Connected to opa-switch.
sftp>
Upload the BIOS file from the current directory:
$ sftp> put QA3ER962.q7.spkg /firmware/bios.pkg update
On the OPA switch CLI monitor the update progress until completed (this takes several minutes):
Edge-> showLastBiosRetCode -all
Module System BIOS Last Exit Code: 0: Success
Upload the board controller firmware (BCFW) file from the current directory:
sftp> put CGBCP429.q7.spkg /firmware/bcfw.pkg update
On the OPA switch CLI monitor the update progress until completed:
Edge-> showLastBcFwRetCode -all
Module Board Controller Firmware Last Exit Code: 0: Success
If everything is OK, reboot the switch via CLI:
Edge-> reboot
After rebooting verify versions by:
bcfwversion
biosversion
Firmware update on unmanaged switch
The CLI tool opaswitchadmin
is used for unmanaged switch operations, see man opaswitchadmin
.
This command is part of the RPM package:
rpm -q opa-fastfabric
To select individual or subsets of switches, see the Intel® Omni-Path Fabric Suite FastFabric User Guide section 3.3.2.3 Selection of Switches:
To perform operations against a set of externally-managed switches, you can specify the switch on which to operate using one of the following methods:
On the command line, using the -N option.
Using the environment variable SWITCHES to specify a space-separated list of switches. Useful when multiple commands are performed against the same small set of switches.
Using the -L option or the SWITCHES_FILE environment variable to specify a file containing the set of switches. Useful for groups of switches that are used often. The file is located here: /etc/opa/switches by default. The file must list all switches in the cluster. When the file is changed you must run
opaswitchadmin configure
and reboot the switches.
Within the tools, the options are considered in the following order:
-N <nodes> option
SWITCHES environment variable
-L option
SWITCHES_FILE environment variable
/etc/opa/switches file
On the OPA management host copy the firmware file like:
Intel_PRREdge_V1_firmware.10.8.2.0.6.emfw
To identify leaf/edge switch GUIDs, pull out the tab at the back of the switch and read the GUID.

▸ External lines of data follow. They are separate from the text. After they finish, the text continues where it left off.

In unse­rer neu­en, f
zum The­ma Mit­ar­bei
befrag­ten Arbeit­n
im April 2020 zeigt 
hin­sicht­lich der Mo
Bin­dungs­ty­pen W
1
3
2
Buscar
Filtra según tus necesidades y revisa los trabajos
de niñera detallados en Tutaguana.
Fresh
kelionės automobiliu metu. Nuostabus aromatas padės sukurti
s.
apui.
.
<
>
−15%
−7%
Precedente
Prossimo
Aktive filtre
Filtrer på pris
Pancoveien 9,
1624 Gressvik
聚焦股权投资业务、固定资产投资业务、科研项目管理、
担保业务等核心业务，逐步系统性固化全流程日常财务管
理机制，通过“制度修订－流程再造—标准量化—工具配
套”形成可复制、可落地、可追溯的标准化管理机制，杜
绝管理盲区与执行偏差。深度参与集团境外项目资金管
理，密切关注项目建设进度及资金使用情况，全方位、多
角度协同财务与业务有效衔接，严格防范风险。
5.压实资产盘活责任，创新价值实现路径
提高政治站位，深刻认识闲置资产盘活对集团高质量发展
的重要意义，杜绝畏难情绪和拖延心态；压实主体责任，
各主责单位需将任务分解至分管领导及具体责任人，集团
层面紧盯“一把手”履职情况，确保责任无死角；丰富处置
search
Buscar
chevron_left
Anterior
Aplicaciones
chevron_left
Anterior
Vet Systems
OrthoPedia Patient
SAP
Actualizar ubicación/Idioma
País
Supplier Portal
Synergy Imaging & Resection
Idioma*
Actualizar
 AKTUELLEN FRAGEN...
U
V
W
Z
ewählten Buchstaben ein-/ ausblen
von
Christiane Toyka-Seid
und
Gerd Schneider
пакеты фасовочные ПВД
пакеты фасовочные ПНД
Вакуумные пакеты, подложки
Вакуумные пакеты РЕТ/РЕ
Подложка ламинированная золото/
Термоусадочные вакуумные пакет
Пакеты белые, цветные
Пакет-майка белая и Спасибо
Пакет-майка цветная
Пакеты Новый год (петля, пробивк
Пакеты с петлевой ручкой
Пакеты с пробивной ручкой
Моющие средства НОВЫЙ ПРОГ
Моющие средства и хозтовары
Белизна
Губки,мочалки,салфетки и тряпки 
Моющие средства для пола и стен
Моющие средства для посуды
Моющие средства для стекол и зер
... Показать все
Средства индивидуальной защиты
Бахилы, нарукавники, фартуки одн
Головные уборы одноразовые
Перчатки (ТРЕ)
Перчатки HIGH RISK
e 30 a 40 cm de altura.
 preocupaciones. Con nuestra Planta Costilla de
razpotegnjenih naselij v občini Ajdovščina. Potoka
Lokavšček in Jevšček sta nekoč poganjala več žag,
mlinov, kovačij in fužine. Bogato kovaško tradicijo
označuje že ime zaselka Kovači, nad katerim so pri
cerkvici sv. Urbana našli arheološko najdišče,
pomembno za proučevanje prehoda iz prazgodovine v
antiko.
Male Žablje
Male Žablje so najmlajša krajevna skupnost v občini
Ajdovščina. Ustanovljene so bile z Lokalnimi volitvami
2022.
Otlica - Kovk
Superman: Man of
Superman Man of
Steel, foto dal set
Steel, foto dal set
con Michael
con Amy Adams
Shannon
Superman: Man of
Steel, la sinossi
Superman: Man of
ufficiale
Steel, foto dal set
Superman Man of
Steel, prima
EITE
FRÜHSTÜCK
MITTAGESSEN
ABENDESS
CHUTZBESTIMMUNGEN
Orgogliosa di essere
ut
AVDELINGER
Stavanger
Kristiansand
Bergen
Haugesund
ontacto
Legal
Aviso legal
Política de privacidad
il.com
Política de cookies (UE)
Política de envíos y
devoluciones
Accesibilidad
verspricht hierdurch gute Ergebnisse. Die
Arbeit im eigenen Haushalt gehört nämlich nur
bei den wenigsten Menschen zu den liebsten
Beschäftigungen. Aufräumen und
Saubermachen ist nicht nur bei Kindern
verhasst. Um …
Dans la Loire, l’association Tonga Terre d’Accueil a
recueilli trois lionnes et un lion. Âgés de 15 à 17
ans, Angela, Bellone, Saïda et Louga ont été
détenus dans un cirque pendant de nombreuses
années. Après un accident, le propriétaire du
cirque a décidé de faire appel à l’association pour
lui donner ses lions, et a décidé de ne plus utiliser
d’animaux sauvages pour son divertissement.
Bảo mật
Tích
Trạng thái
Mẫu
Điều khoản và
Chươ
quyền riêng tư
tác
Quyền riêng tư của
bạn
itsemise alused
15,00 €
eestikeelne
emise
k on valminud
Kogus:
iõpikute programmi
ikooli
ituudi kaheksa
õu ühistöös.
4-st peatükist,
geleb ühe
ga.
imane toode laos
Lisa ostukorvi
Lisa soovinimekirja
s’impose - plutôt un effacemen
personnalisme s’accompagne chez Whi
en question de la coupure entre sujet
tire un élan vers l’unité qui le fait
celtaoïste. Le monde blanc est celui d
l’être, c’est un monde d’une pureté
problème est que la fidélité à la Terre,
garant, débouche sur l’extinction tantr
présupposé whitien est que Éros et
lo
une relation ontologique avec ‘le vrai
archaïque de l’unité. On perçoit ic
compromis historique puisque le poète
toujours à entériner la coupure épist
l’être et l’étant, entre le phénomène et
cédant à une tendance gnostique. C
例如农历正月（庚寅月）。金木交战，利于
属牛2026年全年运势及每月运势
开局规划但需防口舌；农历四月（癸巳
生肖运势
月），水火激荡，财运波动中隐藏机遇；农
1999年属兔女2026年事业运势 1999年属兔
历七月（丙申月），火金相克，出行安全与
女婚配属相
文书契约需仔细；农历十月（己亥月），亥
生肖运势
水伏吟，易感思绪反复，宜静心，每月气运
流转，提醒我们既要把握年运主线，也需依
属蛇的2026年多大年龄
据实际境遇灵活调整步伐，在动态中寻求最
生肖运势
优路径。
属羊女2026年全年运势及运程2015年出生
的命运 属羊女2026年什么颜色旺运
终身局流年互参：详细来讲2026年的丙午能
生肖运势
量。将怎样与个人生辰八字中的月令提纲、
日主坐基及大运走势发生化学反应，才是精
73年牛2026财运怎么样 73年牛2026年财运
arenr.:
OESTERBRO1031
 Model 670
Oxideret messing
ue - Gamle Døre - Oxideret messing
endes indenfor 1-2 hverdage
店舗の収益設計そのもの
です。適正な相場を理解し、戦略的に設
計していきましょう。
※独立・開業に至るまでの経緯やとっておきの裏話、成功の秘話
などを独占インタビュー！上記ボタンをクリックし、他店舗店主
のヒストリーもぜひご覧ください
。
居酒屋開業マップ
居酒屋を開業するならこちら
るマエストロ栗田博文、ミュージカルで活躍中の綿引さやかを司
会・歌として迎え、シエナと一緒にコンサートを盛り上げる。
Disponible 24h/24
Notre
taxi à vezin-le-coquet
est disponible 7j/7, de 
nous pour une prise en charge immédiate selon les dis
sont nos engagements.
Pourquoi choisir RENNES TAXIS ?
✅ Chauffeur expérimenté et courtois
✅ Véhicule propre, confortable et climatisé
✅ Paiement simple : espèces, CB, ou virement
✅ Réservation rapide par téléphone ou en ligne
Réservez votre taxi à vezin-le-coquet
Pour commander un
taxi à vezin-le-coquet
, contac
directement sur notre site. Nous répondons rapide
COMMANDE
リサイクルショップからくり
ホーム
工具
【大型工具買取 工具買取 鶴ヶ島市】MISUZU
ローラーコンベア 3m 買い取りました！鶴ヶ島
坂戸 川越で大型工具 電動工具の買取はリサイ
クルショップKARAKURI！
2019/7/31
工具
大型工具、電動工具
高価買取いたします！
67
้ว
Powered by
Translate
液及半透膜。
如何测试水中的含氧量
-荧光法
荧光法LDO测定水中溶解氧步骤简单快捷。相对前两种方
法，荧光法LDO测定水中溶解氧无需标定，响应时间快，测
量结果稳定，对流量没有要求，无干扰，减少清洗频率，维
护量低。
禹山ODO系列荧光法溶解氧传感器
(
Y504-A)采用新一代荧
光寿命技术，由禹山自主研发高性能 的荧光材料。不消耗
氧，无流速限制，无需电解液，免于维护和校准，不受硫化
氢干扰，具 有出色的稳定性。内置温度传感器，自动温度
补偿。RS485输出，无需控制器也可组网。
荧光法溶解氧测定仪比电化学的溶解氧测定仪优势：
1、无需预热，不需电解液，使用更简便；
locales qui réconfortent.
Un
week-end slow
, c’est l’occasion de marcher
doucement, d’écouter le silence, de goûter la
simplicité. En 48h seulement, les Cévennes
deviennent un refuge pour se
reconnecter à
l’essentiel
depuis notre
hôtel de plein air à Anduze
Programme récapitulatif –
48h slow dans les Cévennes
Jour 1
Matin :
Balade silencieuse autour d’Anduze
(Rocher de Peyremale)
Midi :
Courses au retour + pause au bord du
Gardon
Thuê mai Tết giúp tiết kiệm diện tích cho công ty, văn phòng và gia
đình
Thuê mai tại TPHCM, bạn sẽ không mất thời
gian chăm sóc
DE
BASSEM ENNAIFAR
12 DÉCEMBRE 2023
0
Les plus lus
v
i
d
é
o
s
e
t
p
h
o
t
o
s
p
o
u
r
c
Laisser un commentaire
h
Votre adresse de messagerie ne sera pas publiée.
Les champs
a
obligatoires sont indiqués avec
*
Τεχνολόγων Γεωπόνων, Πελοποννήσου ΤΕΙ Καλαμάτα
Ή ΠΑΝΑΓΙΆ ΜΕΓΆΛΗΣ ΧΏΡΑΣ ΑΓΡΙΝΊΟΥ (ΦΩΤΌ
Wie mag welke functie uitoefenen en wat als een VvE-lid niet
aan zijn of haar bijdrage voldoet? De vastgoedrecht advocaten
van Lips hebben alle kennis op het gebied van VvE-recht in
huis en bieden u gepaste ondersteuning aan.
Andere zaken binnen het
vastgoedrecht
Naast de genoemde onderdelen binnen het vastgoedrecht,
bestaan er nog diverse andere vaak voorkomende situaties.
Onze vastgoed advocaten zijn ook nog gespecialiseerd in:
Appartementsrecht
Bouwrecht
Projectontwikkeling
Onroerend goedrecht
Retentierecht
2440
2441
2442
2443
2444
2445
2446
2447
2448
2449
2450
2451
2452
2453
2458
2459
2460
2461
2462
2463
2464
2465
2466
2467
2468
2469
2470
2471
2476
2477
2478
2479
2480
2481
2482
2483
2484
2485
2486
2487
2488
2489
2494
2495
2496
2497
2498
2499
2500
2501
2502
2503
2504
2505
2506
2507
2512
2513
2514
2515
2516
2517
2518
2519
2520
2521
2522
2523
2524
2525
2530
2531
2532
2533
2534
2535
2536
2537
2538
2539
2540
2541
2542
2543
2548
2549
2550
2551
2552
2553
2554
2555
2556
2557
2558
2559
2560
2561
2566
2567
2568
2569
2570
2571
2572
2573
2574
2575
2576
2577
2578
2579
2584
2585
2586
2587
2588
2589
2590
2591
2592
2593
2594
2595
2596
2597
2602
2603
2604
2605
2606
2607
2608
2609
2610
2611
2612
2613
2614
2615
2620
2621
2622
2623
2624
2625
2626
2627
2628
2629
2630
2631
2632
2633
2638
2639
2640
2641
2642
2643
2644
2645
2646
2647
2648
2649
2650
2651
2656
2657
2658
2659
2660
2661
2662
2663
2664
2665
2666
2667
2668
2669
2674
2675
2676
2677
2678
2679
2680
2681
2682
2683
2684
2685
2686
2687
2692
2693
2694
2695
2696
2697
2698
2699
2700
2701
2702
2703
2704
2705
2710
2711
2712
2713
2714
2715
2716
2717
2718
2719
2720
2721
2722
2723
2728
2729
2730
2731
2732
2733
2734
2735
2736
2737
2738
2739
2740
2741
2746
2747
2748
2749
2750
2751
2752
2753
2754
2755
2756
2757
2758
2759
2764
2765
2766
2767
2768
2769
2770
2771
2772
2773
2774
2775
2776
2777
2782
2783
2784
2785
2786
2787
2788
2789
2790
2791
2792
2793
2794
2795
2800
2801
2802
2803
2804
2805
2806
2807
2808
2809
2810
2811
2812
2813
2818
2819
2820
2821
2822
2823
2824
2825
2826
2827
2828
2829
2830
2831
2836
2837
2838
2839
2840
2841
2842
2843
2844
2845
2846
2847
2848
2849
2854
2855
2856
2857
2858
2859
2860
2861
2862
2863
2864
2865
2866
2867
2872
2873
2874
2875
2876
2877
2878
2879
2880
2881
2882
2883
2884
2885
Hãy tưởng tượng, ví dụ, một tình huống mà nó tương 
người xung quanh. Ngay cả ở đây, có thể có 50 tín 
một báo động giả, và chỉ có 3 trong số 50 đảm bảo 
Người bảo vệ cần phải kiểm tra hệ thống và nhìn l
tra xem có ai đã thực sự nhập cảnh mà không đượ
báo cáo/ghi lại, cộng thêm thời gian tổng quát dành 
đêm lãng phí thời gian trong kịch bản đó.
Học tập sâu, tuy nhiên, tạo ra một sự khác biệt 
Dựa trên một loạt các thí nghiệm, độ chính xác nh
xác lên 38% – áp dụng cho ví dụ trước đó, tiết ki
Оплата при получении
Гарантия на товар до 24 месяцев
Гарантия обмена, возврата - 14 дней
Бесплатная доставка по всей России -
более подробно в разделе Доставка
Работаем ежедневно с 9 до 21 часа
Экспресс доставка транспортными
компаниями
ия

To list all unmanaged switches in the fabric:
opagenswitches
The output should be copied to /etc/opa/switches
by opaswitchadmin
.
To ping the unmanaged switches:
/usr/sbin/opaswitchadmin ping
Report unmanaged switch firmware and hardware Info:
/usr/sbin/opaswitchadmin info
Upgrade switch firmware:
/usr/sbin/opaswitchadmin -a run -P Intel_PRREdge_V1_firmware.10.8.2.0.6.emfw upgrade
Reboot all switches:
/usr/sbin/opaswitchadmin reboot
WARNING: The Reboot Switch action will reboot all switches. To select a subset of switches, use the -N <nodes> flag or other options shown above.
To operate on subsets of switches that are defined in the file specified by -L add flags like:
-L /etc/opa/switches
-L /etc/opa/switch-subset
To install a new firmware on unmanaged switches using the TUI tool:
# opafastfabric
2) Externally Managed Switch Setup/Admin
4) Update Switch Firmware
Enter Files/Directories to use (or none): Intel_PRREdge_V1_firmware.10.8.2.0.6.emfw
6) Reboot Switch # When all is OK
7) Report Switch Firmware & Hardware Info # Verification
WARNING: The Reboot Switch action will reboot all switches.